Figure 3 demonstrates how to upload your project to ORDA using their graphical user interface functionality. There is also the option to connect your project’s GitHub account to ORDA, allowing further portability between the two platforms. Once you have published your software on ORDA, it is readily available for other researchers to use and cite in their own research.
Challenge 4: DOI and Reproducibility
In a research context, why is it important to cite software releases via a DOI for example, alongside academic papers?
Citing software releases via a DOI alongside academic papers in research is crucial for several reasons. Firstly, it enhances reproducibility by providing clear references to the specific versions of software used in research. This allows other researchers to replicate and verify findings, ensuring the reliability of published results. Secondly, it promotes transparency by documenting the tools and methods used in studies, which is essential for research validation and building upon existing work. Also, citing software releases acknowledges the contributions of software developers and teams, ensuring they receive proper credit for their work, much like authors of academic papers.
Another useful integration feature ORDA enables is the use of their API, which allows developers to further automate their software publishing. As with the example above using PyPI, we can also use GitHub to create a CI/CD workflow that triggers a release to ORDA once we have officially published a release of our software. An example file for this workflow could look something like:
YAML
name: Upload to ORDA
on:
release:
types: [published]
jobs:
upload:
runs-on: ubuntu-latest
steps:
- name: Prepare Data Folder
run: mkdir 'data'
- name: Download Archive
run: |
curl -sL "${{ github.event.release.zipball_url }}" > "${{ github.event.repository.name }}-${{ github.event.release.tag_name }}.zip"

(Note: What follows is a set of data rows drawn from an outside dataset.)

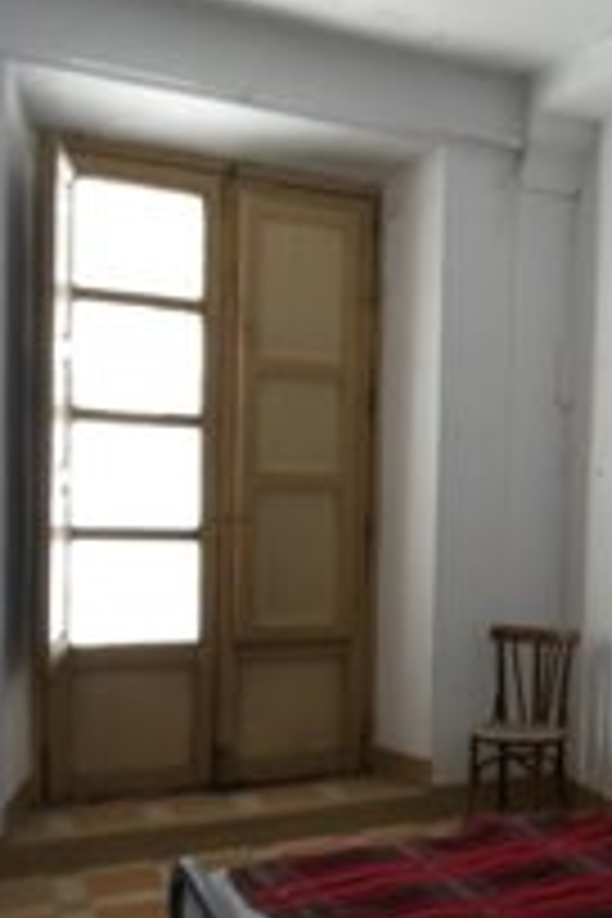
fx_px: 1122
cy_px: 544
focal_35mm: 44
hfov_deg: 28.4
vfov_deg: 44.3
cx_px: 630
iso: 80
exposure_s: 1/1.3
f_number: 3.3
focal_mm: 4.3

curl -sL "${{ github.event.release.tarball_url }}" > "${{ github.event.repository.name }}-${{ github.event.release.tag_name }}.tar.gz"
- name: Move Archive
run: |
mv "${{ github.event.repository.name }}-${{ github.event.release.tag_name }}.zip" data/
mv "${{ github.event.repository.name }}-${{ github.event.release.tag_name }}.tar.gz" data/
- name: Upload to Figshare
uses: figshare/github-upload-action@v1.1
with:
FIGSHARE_TOKEN: ${{ secrets.FIGSHARE_TOKEN }}
FIGSHARE_ENDPOINT: 'https://api.figshare.com/v2'
FIGSHARE_ARTICLE_ID: YOUR_ID_NUMBER
DATA_DIR: 'data'
The file above is tailored for uploading data to ORDA upon triggering
by a published release event. It begins by preparing a data folder,
downloading the archive associated with the release tag, moving the
downloaded files to the data directory, and finally using the
figshare/github-upload-action
integration to upload the
data to ORDA using the specified token, endpoint, article ID, and data
directory. Note, you can create your own personal Figshare token in your
account settings. Importantly, remember that as with the PyPI username
and password, your Figshare token is sensitive and must be passed in as
a secret or environment variable.
Finally, once you have uploaded your file sources to ORDA, your software will be readily available for other researchers to use, allowing significant progress towards building a transparent and reproducible research software environment for all involved.
Key Points
GitHub tags provide a way to manage specific software versions via releases, enabling developers to easily reference and distribute stable versions of their software for their users.
You can easily publish your package on PyPI for the wider Python community, allowing your users to simply install your software using
pip install
.The University of Sheffield’s ORDA repository is another valuable platform to upload your software, further enabling software reproducibility, transparency, and research impact for all project collaborators involved.